# p1182, p1183 - Codes after Header isntall with sim. What to do? HELP!



## mvrk10256 (Nov 5, 2009)

so i did a complete header install, and simmed the post cats properly. That night i was driving on the highway and coasted in neutral after i exited (about 2 am completely empty road). My CEL light comes on, I am like . I chekc the codes and it seems the sim is ok since I get the fallowing codes. What does that even mean? the car runs great, pulls hard, drove home just fine from that point.



P1182 O2 Sensor(Bank 1 Sensor 2) Open Circuit During Coast Down Fuel Cut-off
P1183 O2 Sensor(Bank 2 Sensor 2) Open Circuit During Coast Down Fuel Cut-off

These refer to the simmed post cat o2 sensors right? they were relocated to the drug bin so they cant be sensing anything. 

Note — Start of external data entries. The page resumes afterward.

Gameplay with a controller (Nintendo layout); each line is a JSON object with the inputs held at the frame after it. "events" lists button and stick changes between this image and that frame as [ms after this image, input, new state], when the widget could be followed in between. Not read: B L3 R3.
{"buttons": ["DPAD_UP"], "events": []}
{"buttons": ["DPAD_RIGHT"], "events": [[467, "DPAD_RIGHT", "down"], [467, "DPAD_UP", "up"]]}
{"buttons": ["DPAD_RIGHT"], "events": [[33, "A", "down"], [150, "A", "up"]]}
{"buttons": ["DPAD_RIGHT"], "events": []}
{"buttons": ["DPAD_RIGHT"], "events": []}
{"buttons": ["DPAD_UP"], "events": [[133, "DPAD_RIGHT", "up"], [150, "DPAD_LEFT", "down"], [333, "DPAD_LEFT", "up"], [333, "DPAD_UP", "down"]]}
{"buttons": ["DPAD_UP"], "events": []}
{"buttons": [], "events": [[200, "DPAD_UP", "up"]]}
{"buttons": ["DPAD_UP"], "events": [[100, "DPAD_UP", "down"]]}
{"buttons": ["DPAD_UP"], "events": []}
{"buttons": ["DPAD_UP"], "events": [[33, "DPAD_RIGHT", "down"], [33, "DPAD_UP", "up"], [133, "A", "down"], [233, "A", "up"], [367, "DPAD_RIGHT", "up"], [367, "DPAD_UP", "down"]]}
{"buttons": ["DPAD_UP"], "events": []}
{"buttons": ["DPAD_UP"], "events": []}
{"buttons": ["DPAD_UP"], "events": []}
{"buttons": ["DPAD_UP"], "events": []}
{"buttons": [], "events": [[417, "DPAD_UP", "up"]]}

What is this? how do i fix this? give me a good solution and I will add it to my everything you need to know about headers thread.


Thanks guys


----------



## mvrk10256 (Nov 5, 2009)

morning :bump:


----------



## mvrk10256 (Nov 5, 2009)

bump


----------



## mvrk10256 (Nov 5, 2009)

comeon guys there has to be someone who can help me.


----------